• [DIRECTIONS FOR THIS TASK]
Your answer should be only the lines below from the one with "radio [267,245,410,337] -> none" to the one with "plush toy [189,419,225,490]", repeated exactly, ends included.
-- -- --
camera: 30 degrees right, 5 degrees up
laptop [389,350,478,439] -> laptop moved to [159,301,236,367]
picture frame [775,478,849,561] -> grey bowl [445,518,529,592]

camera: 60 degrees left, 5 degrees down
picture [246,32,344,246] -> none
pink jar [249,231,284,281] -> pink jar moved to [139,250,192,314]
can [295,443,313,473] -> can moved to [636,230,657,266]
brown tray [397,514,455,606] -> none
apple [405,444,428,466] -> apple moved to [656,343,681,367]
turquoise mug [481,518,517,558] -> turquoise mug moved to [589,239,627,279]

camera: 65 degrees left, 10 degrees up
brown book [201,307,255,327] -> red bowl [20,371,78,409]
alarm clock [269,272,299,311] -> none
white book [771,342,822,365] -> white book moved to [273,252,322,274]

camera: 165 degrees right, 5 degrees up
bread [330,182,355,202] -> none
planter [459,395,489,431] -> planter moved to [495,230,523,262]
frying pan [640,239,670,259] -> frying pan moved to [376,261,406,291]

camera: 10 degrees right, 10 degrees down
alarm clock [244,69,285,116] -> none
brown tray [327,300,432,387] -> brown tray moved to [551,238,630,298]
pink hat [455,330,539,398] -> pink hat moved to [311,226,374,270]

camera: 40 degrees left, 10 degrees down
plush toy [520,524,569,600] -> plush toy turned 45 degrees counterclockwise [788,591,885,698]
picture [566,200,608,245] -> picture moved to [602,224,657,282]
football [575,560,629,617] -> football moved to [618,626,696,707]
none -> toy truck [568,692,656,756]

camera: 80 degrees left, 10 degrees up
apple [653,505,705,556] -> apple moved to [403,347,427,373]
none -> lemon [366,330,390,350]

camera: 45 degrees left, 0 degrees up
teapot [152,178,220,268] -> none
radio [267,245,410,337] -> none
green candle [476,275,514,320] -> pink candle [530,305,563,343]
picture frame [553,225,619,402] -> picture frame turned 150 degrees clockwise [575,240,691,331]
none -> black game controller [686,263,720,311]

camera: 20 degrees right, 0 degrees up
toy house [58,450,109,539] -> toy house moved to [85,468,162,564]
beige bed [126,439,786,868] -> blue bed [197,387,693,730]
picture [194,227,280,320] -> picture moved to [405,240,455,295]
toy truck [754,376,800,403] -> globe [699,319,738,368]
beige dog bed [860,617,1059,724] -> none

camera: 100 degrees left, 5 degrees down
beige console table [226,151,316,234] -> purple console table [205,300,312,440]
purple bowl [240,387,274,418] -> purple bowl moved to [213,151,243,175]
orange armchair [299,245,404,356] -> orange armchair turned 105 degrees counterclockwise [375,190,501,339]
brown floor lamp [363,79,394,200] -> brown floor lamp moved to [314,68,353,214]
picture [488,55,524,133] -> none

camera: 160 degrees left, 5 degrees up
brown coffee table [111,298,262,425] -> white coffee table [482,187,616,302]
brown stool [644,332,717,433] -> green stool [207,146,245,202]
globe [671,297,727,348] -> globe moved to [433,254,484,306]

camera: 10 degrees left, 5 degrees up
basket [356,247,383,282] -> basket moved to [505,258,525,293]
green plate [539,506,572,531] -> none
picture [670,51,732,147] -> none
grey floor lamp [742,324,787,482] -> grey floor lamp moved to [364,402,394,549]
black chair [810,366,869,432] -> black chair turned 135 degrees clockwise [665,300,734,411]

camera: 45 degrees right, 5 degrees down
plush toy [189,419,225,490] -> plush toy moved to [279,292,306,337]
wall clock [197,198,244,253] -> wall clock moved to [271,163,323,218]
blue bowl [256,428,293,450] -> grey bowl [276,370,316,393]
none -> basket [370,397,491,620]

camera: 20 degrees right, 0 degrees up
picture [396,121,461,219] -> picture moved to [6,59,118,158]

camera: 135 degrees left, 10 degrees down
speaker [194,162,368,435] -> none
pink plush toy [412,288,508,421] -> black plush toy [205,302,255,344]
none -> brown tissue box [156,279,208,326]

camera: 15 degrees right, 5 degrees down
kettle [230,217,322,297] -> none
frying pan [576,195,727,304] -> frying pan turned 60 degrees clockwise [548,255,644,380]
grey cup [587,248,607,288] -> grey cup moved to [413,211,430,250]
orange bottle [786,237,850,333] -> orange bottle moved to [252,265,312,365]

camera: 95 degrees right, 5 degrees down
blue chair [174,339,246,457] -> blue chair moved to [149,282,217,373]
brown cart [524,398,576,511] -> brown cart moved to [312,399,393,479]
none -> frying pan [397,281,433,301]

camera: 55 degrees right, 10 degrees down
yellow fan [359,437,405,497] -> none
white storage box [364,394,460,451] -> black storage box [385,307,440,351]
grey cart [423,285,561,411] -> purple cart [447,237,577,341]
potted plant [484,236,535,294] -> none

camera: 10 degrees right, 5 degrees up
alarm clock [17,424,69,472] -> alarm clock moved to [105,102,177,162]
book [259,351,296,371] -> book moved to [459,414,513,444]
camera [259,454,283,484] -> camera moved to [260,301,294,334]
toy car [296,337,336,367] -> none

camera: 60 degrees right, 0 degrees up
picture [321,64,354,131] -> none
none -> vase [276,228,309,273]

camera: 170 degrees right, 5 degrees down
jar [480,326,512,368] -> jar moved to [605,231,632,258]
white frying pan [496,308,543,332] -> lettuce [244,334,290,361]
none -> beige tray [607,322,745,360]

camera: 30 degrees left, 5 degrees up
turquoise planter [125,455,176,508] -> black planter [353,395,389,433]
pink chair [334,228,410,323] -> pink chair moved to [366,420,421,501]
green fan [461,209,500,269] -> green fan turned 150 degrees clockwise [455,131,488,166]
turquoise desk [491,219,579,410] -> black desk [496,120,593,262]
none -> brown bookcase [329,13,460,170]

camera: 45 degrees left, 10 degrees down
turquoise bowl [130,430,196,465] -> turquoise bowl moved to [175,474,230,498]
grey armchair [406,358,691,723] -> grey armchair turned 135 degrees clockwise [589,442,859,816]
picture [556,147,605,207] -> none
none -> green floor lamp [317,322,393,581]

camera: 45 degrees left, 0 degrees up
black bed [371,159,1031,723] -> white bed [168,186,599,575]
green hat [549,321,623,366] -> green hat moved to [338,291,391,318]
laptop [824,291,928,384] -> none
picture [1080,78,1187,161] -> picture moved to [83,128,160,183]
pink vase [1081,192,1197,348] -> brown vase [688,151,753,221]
-- -- --
• [REPLY TO THE TASK]
radio [267,245,410,337] -> none
green candle [476,275,514,320] -> pink candle [530,305,563,343]
picture frame [553,225,619,402] -> picture frame turned 150 degrees clockwise [575,240,691,331]
none -> black game controller [686,263,720,311]

camera: 20 degrees right, 0 degrees up
toy house [58,450,109,539] -> toy house moved to [85,468,162,564]
beige bed [126,439,786,868] -> blue bed [197,387,693,730]
picture [194,227,280,320] -> picture moved to [405,240,455,295]
toy truck [754,376,800,403] -> globe [699,319,738,368]
beige dog bed [860,617,1059,724] -> none

camera: 100 degrees left, 5 degrees down
beige console table [226,151,316,234] -> purple console table [205,300,312,440]
purple bowl [240,387,274,418] -> purple bowl moved to [213,151,243,175]
orange armchair [299,245,404,356] -> orange armchair turned 105 degrees counterclockwise [375,190,501,339]
brown floor lamp [363,79,394,200] -> brown floor lamp moved to [314,68,353,214]
picture [488,55,524,133] -> none

camera: 160 degrees left, 5 degrees up
brown coffee table [111,298,262,425] -> white coffee table [482,187,616,302]
brown stool [644,332,717,433] -> green stool [207,146,245,202]
globe [671,297,727,348] -> globe moved to [433,254,484,306]

camera: 10 degrees left, 5 degrees up
basket [356,247,383,282] -> basket moved to [505,258,525,293]
green plate [539,506,572,531] -> none
picture [670,51,732,147] -> none
grey floor lamp [742,324,787,482] -> grey floor lamp moved to [364,402,394,549]
black chair [810,366,869,432] -> black chair turned 135 degrees clockwise [665,300,734,411]

camera: 45 degrees right, 5 degrees down
plush toy [189,419,225,490] -> plush toy moved to [279,292,306,337]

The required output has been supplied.